Naturally Paris gateaux thank goodness, will always be full of swirls and lyrical swoops. Gosselin up on the corner of nearby rue de Bellechasse can provide you with edible Doré-style creations. There's almost always a cake or two on Parisbreakfast. Bon Weekend PBers!


  1. The d'Orsay is one of my all time favorite museums ever. Love that place. Oh and that last sweet looks like a piece of art.

    1. It is a step back in time with a very contemporary twist isn't it..

  2. It's funny how you even follow me browsing computers..our old dinosaur run on XP..a nono after April..I know.. I know Apple..but I think we are PC Windows people..
    Anyways the nice computer salesman showed us a Lenovo..touch..Windows 8..that RECLNES..27 inches..
    making it a GREAT light box:)
    He had me at that.
    Nothing purchased yet..window shopping..
    But you were foremost in my mind:) Right up there with teh Windows 8 photo program.
    Looks like a most beautiful place to visit Carol~

    1. No light box was used in these drawings!
      Just Utrecht tracing pad plus book.
      C'est tout!

  3. It is a world-class museum and my personal favorite! Even if you aren't an art lover, the building, itself, is phenomenal. I envy you being able to go at the drop of a top hat!

  4. Oooooh, sigh, Musée d'Orsay & its surroundings...Now I'm REALLY dreaming about going back! The depth, detail, precision & use of light in the London scene is so different from those giant round people paintings, no? Merci, R.

    1. There wasn't much the man couldn't draw.

  5. A stunning exhibition; so interesting, he was a true graphite man, I remember a book my grandmother had wit his illustrations, large, (the book )eerie and otherworldly.
    The D'Orsay is gorgeous!
    Thank you for the Dick Blick tip......xx

    1. It's Utrecht tracing paper pads 9x12" ($6.89) not Dick Blick
      You can order online if not store is near you Julie

  6. Thanks! I'm headed there next week: I can always count on you to scout the best exhibits and give the thumbs up!

  7. Carol, you are an inspiration! I think you are the reason I am taking a watercolor class next month…..wish me luck!

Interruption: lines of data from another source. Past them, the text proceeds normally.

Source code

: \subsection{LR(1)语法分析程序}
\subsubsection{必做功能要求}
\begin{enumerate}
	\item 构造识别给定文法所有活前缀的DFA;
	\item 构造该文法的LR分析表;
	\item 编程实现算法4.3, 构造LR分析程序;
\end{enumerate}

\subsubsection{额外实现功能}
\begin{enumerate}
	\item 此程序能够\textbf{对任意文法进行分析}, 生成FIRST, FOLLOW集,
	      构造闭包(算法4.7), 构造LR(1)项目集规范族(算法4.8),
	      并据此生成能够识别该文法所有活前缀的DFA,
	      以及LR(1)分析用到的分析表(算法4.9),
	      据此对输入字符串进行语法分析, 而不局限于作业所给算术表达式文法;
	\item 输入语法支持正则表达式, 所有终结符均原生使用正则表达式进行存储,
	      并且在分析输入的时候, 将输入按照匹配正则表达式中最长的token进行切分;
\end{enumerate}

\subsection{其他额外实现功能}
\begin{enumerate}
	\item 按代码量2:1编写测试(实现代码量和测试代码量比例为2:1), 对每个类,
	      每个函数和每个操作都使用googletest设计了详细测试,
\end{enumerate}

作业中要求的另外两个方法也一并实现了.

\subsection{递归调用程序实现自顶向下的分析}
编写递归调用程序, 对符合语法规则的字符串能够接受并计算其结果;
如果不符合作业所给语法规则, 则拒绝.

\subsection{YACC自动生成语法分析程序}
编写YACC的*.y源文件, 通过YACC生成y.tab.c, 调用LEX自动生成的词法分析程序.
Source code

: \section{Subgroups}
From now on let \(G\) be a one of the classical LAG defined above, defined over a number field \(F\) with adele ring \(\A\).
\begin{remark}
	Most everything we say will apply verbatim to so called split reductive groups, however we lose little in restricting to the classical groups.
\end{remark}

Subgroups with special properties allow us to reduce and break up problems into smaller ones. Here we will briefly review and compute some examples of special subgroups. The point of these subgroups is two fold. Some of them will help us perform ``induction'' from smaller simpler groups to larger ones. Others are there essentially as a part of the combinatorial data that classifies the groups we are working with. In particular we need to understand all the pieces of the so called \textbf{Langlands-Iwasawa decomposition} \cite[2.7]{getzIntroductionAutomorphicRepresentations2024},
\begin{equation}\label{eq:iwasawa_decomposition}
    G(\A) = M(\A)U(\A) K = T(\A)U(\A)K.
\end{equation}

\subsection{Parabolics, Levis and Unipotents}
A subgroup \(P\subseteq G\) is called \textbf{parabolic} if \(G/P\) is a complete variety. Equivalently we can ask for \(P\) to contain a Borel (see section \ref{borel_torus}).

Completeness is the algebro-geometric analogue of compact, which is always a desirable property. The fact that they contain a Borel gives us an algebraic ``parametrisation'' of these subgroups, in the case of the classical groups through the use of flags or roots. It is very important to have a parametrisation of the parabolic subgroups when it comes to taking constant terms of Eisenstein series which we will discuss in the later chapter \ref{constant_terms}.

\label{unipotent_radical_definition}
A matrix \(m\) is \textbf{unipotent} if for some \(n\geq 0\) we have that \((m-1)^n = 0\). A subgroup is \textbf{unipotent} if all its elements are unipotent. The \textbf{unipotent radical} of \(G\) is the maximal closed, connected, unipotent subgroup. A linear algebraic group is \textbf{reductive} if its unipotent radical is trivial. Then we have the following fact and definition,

  8. I hope this is still on in September! I was mostly familiar with the etchings.

  9. Thank you so much for this brief yet informative insight into a wonderful artist and fantastic museum space. Alas, no way of viewing since I am sitting here in hot sunny Australia!

  10. I think that I love the museum - inside & out - as much as the exhibit :) What a beautiful building!
    Dore's illustration of grimy London is my favorite, I think; although there is a lot to like!

  11. Katherine9:03 PM

    Thanks, Carol, for the inspiration to trace, and a revisit to D'Orsay. I don't know much of Dore; I appreciate the introduction. What an incredible artist- such breadth. Ohhh and the gateaux!

    1. Tracing is a lot like doing scales - a way to warm up. Plus you get to walk in someone else's shoes

  12. Jeanie9:12 PM

    Gustave Dore was always one of my favorite illustrators. I remember so many books with his enigmatic and/or charming illustrations. But I had no idea that he was also a sculptor or master of the large painting too. So, I really did love this post in every way! And what a perfect venue for his exhibit. I'm glad you bought a book -- I'm not surprised the shop was jammed!

  13. Lynne C.9:20 PM

    Enjoyed very much...there is so many wonderful things to do over there ....

  14. Do you know about waterlogueapp dot com? I was wondering what your thought of it. I was wondering if it is worth purchasing the app.

    1. I bought it.
      And played with it for an hour or so and now nada. It's not a substitute for actipual painting. I thought I'd learn some shortcuts but no. Still it is fun and pretty maybe if you do Instagram?

    2. Thanks. The reviews were good, but probably not if you are an artist. I thought it might teach me something.

  15. What a great post.. what a great idea to trace, never really thought about it like that.. Merci Carol!